Un front indigène à Rio

Bien organisés, les Indiens du Brésil réclament le respect de leurs droits
à la terre et l’arrêt de la construction du barrage de Belo Monte.

Patrick Piro  • 28 juin 2012 abonné·es

Les communautés indigènes ont imprimé une forte marque colorée à Rio. Elles annonçaient près de 1 500 des leurs, venus pour défendre leurs intérêts auprès de la conférence officielle Rio+20 et participer au Sommet des peuples des altermondialistes. Un joli coup de communication, avec ses petits intérêts mercantiles : de l’artisanat indien à la portée du militant blanc, qui sollicite régulièrement la photo au côté d’une peau cuivrée et dûment maquillée. Ici, le folklore est habilement détourné pour la bonne cause. « Jamais nous n’avons eu le sentiment d’être aussi forts, nous pouvons les battre », affirme Megaron Txucarramãe, neveu du célèbre cacique Raoni, dont il est en train de prendre la relève chez les Kayapós.

Les différentes communautés ont organisé une marche dans la ville et sont allées remettre leurs doléances à un ministre brésilien présent à Rio+20. Avec la demande permanente du respect de leurs droits à la terre, trois revendications majeures : l’abandon d’une proposition d’amendement à la Constitution (Pec 215) visant à transférer les questions foncières indigènes du pouvoir exécutif au Congrès, où pèse un fort parti « ruraliste » braqué contre la préservation de l’Amazonie ; l’interdiction des mécanismes de création de crédit carbone sur le dos des forêts ; et surtout l’arrêt de la construction de Belo Monte sur le fleuve Xingu. Ce mégabarrage – qui serait le troisième au monde par la puissance de sa production électrique – a obtenu une approbation finale en 2011, en dépit de nombreuses contestations sur la validité des études d’impact. Le début des travaux a cristallisé un mouvement de résistance qui a des échos dans tout le Brésil et au-delà.
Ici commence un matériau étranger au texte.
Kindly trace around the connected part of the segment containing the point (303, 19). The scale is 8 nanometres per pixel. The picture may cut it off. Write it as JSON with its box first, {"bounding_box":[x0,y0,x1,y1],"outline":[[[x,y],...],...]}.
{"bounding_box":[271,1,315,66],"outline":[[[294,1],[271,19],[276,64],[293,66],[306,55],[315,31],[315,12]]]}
La future montée des eaux, qui va noyer plus de 6 000 km2 de terre, provoquerait le déplacement de 25 000 indigènes (des Kayapós principalement) mais aussi de nombreux paysans. « Malgré vingt-trois ans de lutte, le gouvernement ne nous écoute pas et ne nous respecte pas, martèle Megaron Txucarramãe. Nous sommes prêts à aller plus loin dans la lutte… Nous devons nous unir ! » L’association Xingu vivo, qui coalise les opposants, fait état d’une montée de la violence dans la ville d’Altamira, principale agglomération à proximité de Belo Monte, en raison des déplacements de population mais aussi des manœuvres d’intimidation exercées sur les opposants. La Cour interaméricaine des droits humains a été saisie pour obtenir l’arrêt des travaux.